*** Opening of Exercise data ***
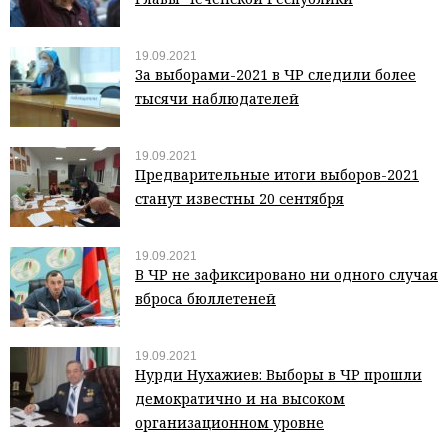
19.09.2021
За выборами-2021 в ЧР следили более
тысячи наблюдателей
19.09.2021
Предварительные итоги выборов-2021
станут известны 20 сентября
19.09.2021
В ЧР не зафиксировано ни одного случая
вброса бюллетеней
19.09.2021
Нурди Нухажиев: Выборы в ЧР прошли
демократично и на высоком
организационном уровне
*** Close of Exercise data ***
- Prompt -
Output a faithful copy of the data, with each picture left out.

- Response to the exercise -
19.09.2021
За выборами-2021 в ЧР следили более
тысячи наблюдателей
19.09.2021
Предварительные итоги выборов-2021
станут известны 20 сентября
19.09.2021
В ЧР не зафиксировано ни одного случая
вброса бюллетеней
19.09.2021
Нурди Нухажиев: Выборы в ЧР прошли
демократично и на высоком
организационном уровне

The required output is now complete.